The latter even saw the special effects kick in, as someone took the title literally (Adele songs seem to have that effect on people) and a combination of real fire and fake rain sent black plumes of smoke billowing across Hyde Park. Patriotic red, white and blue confetti followed as an irresistible “Rolling in the Deep” closed the main set.
By the encore, Adele was ready to (obliquely) address the elephants in the, er, field. “I know a lot of things have happened with this album, I know a lot of you feel let down and I’m mortified,” she said, without giving specifics, after a gloriously emotional “When We Were Young.” “But I take my music very seriously and I had to do that.”

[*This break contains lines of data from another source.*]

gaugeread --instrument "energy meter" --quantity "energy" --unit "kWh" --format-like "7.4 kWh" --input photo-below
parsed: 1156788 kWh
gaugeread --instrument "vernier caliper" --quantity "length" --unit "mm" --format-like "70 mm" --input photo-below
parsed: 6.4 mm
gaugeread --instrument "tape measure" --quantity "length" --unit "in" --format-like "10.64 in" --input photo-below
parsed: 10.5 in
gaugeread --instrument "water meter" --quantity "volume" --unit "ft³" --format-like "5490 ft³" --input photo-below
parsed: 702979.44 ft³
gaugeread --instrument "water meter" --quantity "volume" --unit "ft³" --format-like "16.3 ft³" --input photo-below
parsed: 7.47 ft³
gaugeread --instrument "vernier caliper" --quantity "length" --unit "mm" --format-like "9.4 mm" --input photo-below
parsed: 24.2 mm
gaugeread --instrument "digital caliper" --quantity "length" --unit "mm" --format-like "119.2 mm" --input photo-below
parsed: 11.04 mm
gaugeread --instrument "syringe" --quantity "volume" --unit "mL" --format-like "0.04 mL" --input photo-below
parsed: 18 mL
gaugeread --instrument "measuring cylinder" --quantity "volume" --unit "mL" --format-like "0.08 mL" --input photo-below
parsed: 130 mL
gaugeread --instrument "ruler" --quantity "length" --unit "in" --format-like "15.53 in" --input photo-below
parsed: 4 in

Whether that will appease those still waiting for Vegas to happen remains to be seen but, in the field, it seemed more than enough to restore Adele’s woman of the people status, as rapturous applause broke out.
“London, I love you so much,” she smiled in response. “So much.” And the feeling was clearly mutual. As a final, string-drenched “Love Is a Game” drifted across the fields, some actual fireworks lit up the crowd and more confetti arrived. This time, it was pink and red hearts, perfectly symbolizing the renewed love affair between the U.K.’s capital and its prodigal daughter.
Because in the end, Adele did what she (nearly) always does: she showed up, she sang, and she conquered.